## Dataset excerpts

+--

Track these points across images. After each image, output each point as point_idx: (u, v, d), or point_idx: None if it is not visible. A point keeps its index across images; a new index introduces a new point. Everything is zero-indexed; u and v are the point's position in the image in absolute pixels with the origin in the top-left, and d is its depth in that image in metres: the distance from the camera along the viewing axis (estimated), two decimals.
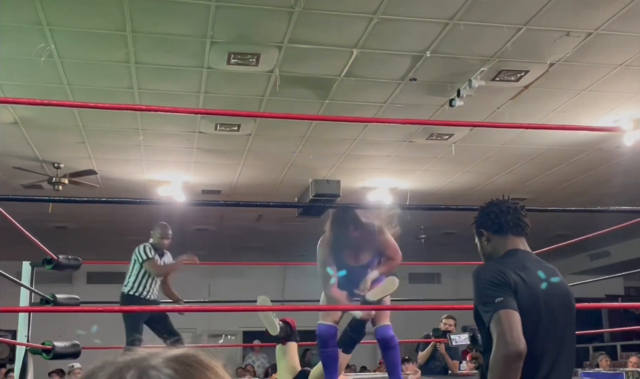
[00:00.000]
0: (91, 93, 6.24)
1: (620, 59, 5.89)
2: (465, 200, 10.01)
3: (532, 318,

+--

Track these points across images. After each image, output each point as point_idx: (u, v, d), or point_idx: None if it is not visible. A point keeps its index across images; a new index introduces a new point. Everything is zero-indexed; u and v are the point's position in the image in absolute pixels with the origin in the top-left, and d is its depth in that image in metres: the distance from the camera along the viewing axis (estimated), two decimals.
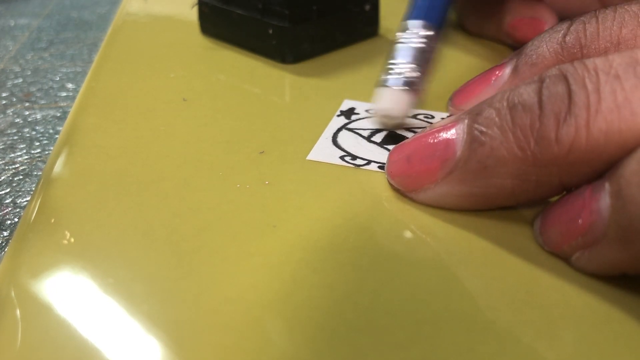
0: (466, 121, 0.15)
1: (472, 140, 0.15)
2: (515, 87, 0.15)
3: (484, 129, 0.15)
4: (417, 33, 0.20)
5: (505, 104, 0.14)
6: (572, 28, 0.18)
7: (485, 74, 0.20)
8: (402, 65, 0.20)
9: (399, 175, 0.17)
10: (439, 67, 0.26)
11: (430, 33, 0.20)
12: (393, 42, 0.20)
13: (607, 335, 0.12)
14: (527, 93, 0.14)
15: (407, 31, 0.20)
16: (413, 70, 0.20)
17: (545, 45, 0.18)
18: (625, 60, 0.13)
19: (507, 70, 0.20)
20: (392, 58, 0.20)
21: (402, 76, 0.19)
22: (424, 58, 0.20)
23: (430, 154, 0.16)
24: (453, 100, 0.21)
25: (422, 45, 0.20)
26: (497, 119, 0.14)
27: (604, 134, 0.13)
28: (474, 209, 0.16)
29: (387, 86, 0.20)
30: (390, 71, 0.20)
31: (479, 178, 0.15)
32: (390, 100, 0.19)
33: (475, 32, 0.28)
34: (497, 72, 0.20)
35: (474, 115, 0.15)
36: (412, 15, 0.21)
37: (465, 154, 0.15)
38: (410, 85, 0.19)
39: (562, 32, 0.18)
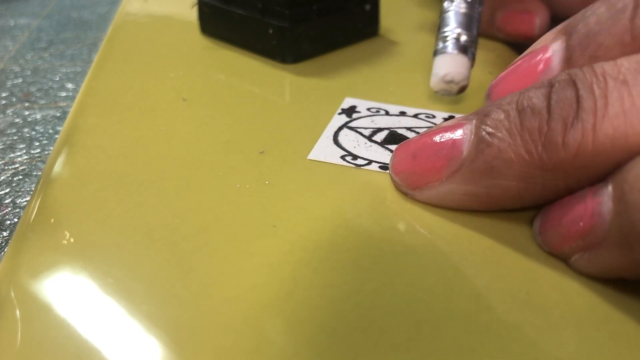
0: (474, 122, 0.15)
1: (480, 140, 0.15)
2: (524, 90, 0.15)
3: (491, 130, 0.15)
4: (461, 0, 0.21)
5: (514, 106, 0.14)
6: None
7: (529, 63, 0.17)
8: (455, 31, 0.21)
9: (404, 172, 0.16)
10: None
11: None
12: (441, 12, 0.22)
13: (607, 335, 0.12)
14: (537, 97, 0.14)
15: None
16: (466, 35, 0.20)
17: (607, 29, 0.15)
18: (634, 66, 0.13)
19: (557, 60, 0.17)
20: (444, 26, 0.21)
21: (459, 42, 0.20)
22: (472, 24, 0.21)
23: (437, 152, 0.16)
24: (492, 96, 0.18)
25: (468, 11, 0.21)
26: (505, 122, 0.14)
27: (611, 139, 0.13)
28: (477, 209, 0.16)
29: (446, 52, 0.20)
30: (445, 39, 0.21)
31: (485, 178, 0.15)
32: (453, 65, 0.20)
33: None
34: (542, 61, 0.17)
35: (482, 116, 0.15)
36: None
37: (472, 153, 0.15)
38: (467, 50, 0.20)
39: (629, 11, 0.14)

+--

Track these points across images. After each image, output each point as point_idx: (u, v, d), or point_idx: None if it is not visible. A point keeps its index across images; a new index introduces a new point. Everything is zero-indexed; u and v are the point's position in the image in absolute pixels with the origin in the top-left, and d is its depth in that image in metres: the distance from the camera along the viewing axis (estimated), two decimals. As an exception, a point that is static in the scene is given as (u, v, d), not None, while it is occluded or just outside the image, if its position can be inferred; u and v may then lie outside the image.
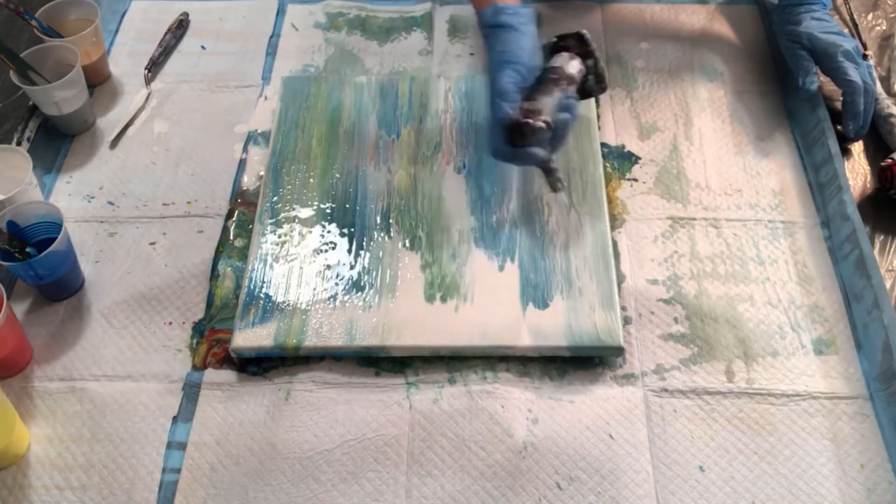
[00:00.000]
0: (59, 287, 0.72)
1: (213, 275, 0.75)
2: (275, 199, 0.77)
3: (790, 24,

+--

## To do
Each line in the listing above from the one containing "0: (466, 121, 0.15)" through the one containing "12: (393, 42, 0.20)" should be repeated exactly, and no other line.

## Reply
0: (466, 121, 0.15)
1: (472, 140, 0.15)
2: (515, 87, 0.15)
3: (484, 129, 0.15)
4: (417, 33, 0.20)
5: (505, 104, 0.14)
6: (572, 28, 0.18)
7: (485, 74, 0.20)
8: (402, 65, 0.20)
9: (399, 175, 0.17)
10: (439, 67, 0.26)
11: (430, 33, 0.20)
12: (393, 42, 0.20)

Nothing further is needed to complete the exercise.